Larry Swanbeck said with Jeremy growing up the youngest of three sons he had to learn to be tough and scrappy to deal with his two older brothers often picking on him. He learned determination and toughness from them.
Larry Swanbeck, the son of Juanita and Lew Swanbeck, also reflected on growing up in Wapakoneta where he felt there was always more family time and leisure time as well as the chance to “have fun with friends because it was such a close-knit community.”
“I still keep in touch with a lot of my schoolmates from Wapakoneta,” Larry Swanbeck said. “It was just a great town to grow up in.”
The 1966 graduate of Wapakoneta High School said he misses his schoolmates and friends and encourages them to get into contact with him in Sanford, Fla.
Reflecting on his time serving in the Vietnam War, Larry Swanbeck said one thing is true — “We went in as kids and we came back as men.”
“I went into the service because I loved my country,” Larry Swanbeck said with no regrets.
He said being part of at least a four generation military family means much to him, as much as it does for his sons.
“We are just a big military family, we are very patriotic, we love serving our country and it is something I am very, very proud of,” Larry Swanbeck said.
“It means a great deal to me to be a part of a military family because I am the youngest son of three so I am following in everyone’s footsteps,” said Jeremy Swanbeck, who served tours of duty in Afghanistan and Iraq. “I just followed suit with the rest of them.”
He said he joined because his father, Larry Swanbeck, served and because he felt the “duty and honor” to serve.
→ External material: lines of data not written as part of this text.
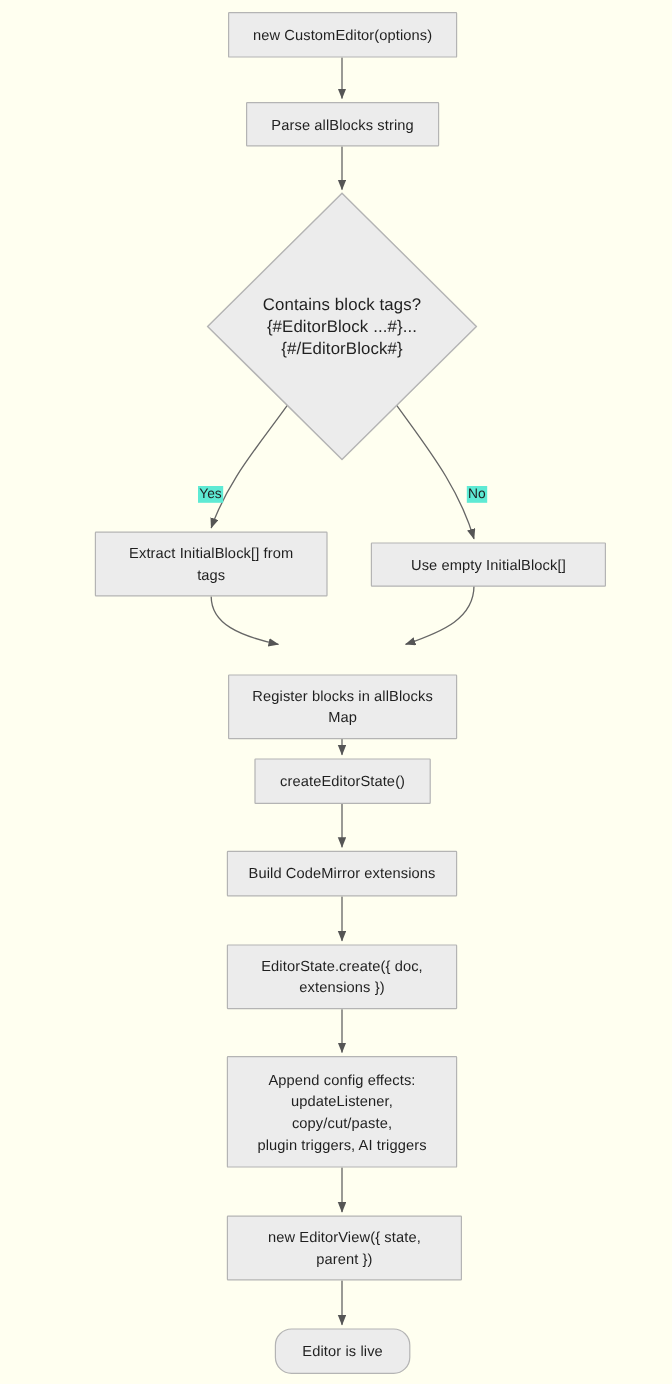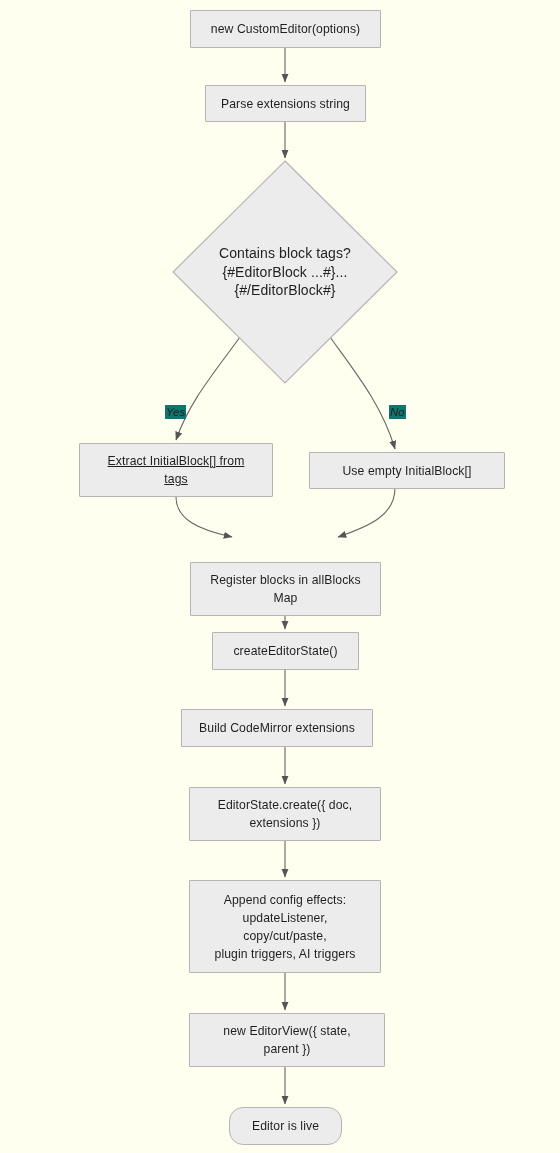--- a/index.html
+++ b/index.html
@@ -110,7 +110,7 @@
   </div>
 
   <div class="node" style="left:205px; top:85px; width:161px; height:37px;">
-    <span>Parse extensions string</span>
+    <span>Parse allBlocks string</span>
   </div>
 
   <div class="diamond-wrap" style="left:172px; top:160px; width:226px; height:224px;">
Today, Jeremy Swanbeck, 31, has served for 13 years after joining the service immediately after high school.
When Larry Swanbeck joined the service in 1966, his father, Lew, now 87, let his son make the decision and Larry Swanbeck said he let that carryover to his sons. All three of his sons talked to him about joining — one could not because of injuries sustained from bullriding — “but I told them this is a decision you have to make because this is going to affect your life especially in times when you have to serve during a combat situation.”
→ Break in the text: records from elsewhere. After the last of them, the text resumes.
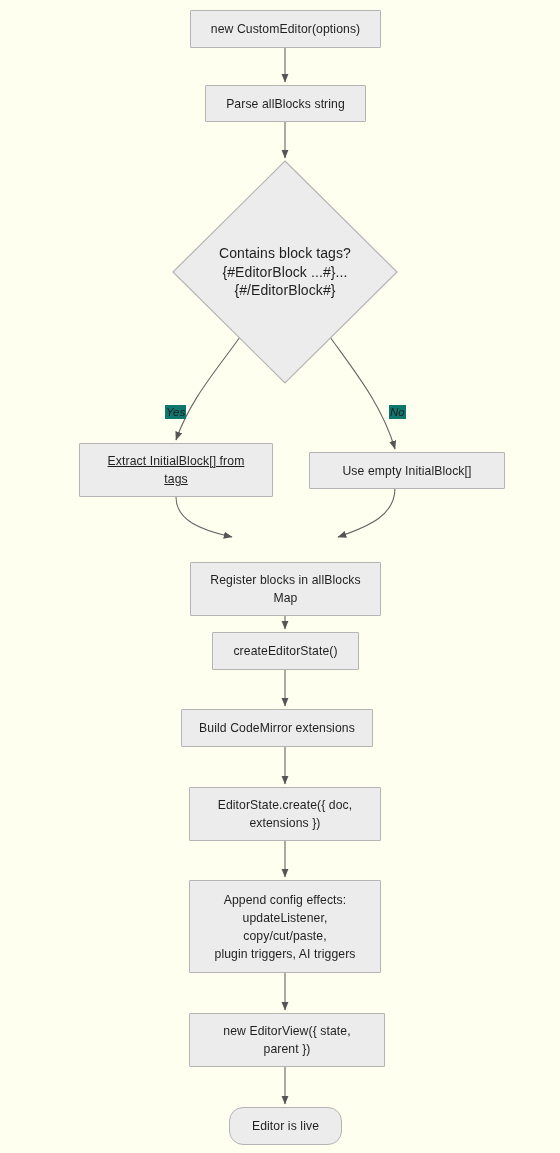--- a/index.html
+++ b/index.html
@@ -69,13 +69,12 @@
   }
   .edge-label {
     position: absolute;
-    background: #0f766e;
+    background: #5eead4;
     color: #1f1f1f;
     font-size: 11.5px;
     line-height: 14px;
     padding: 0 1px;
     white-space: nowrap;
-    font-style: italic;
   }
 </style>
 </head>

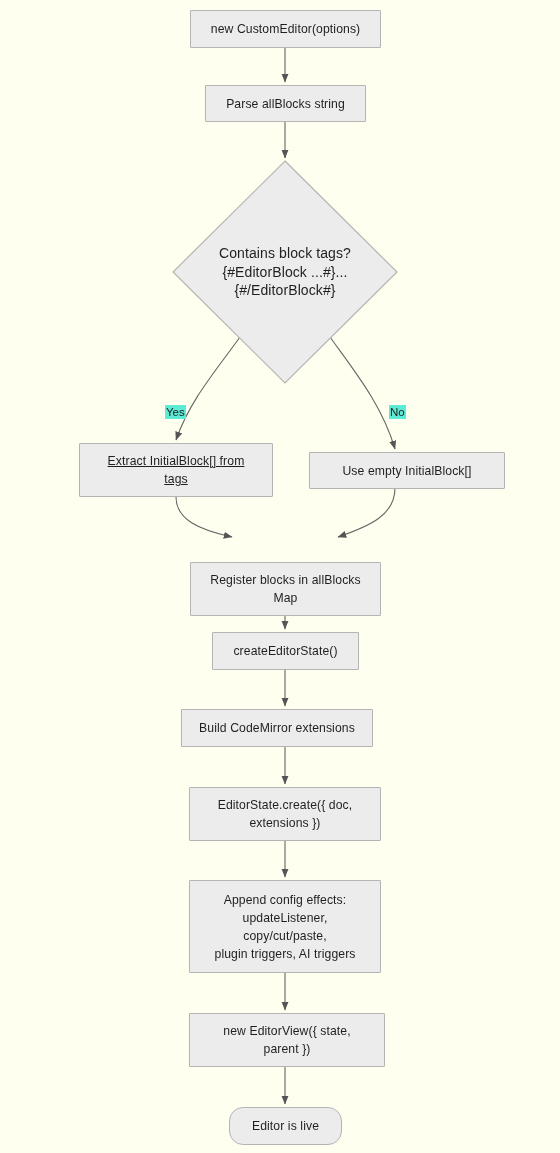--- a/index.html
+++ b/index.html
@@ -124,7 +124,7 @@
   <div class="edge-label" style="left:165px; top:405px;">Yes</div>
   <div class="edge-label" style="left:389px; top:405px;">No</div>
 
-  <div class="node" style="left:79px; top:443px; width:194px; height:54px;text-decoration:underline;">
+  <div class="node" style="left:79px; top:443px; width:194px; height:54px;">
     <span>Extract InitialBlock[] from
 tags</span>
   </div>

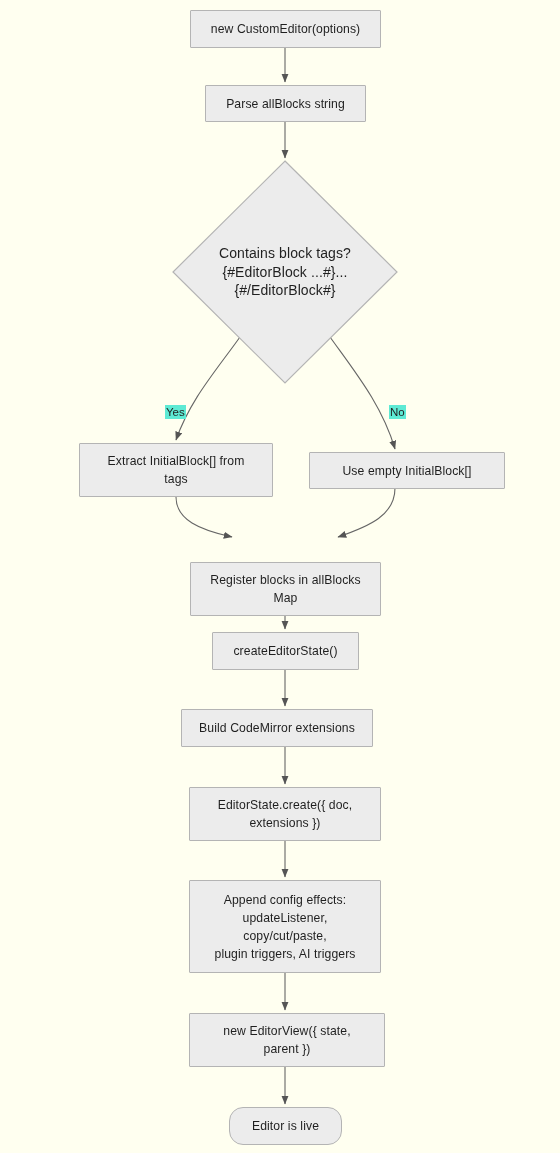--- a/index.html
+++ b/index.html
@@ -142,7 +142,7 @@
     <span>createEditorState()</span>
   </div>
 
-  <div class="node" style="left:181px; top:709px; width:192px; height:38px;">
+  <div class="node" style="left:189px; top:709px; width:192px; height:38px;">
     <span>Build CodeMirror extensions</span>
   </div>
“They knew how important it was to me and to their grandfather,” said Larry Swanbeck, who now lives in Sanford, Fla., and works for Bass Pro Shops. “These were decisions that they made on their own.”
Jeremy Swanbeck said his father, who served in the U.S. Air Force in Vietnam from 1967 to 1972, does not talk about his time serving his country, but he now knows the “strain and stress that he went through” even when he and other Vietnam War veterans came home and he realizes how much more the people support the troops even when they return from a stint today.
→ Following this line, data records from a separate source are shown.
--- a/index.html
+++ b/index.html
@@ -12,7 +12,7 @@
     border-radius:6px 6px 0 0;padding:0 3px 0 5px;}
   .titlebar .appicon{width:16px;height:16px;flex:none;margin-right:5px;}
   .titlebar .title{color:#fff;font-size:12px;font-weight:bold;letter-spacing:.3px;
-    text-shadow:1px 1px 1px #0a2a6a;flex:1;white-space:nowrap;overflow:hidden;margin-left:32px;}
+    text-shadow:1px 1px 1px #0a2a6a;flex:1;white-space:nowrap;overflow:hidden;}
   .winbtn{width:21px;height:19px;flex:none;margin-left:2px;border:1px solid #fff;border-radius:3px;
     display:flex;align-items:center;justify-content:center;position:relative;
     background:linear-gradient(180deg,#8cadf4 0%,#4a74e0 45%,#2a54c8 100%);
His oldest brother, Larry Swanbeck Jr., also influenced his decision in joining, Jeremy Swanbeck said. His brother served in the U.S. Marine Corps and the U.S. Army.
Jeremy Swanbeck is the father of three children, Caitlyn, 10, Cody, 6 and Logan, 1. His oldest son realizes now what his father does for a living and has expressed interest in serving.
“I wanted to do this, much like my dad did in hopes that my kids wouldn’t have to do it,” Jeremy Swanbeck said. “I have two sons of my own and I tell the oldest that I hope I served my country well enough that he and his brother won’t have to it.
“It hurt my dad to see what we went through and it hurt my grandpa to see what my dad went through,” he said. “I just hope my kids won’t have to go through it — I tell them I served two deployments and I tell them that I hope that should be good enough for them.”